Fundus photography has routinely been used to document the presence and severity of retinal degenerative diseases such as age-related macular degeneration (AMD), glaucoma, and diabetic retinopathy (DR) in clinical practice, for which the fovea and optic disc (OD) are important retinal landmarks. However, the occurrence of lesions, drusen, and other retinal abnormalities during retinal degeneration severely complicates automatic landmark detection and segmentation.

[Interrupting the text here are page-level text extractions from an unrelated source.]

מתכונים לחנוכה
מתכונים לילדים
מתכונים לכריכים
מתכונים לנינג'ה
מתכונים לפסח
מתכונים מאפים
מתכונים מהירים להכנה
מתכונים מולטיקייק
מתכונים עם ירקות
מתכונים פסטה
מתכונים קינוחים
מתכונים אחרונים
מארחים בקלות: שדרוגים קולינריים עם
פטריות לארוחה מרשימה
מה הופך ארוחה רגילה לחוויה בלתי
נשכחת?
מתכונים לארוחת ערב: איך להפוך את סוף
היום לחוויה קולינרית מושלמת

Here we propose HBA-U-Net: a U-Net backbone enriched with hierarchical bottleneck attention. The network consists of a novel bottleneck attention block that combines and refines self-attention, channel attention, and relative-position attention to highlight retinal abnormalities that may be important for fovea and OD segmentation in the degenerated retina. HBA-U-Net achieved state-of-the-art results on fovea detection across datasets and eye conditions (ADAM: Euclidean Distance (ED) of 25.4 pixels, REFUGE: 32.5 pixels, IDRiD: 32.1 pixels), on OD segmentation for AMD (ADAM: Dice Coefficient (DC) of 0.947), and on OD detection for DR (IDRiD: ED of 20.5 pixels). Our results suggest that HBA-U-Net may be well suited for landmark detection in the presence of a variety of retinal degenerative diseases.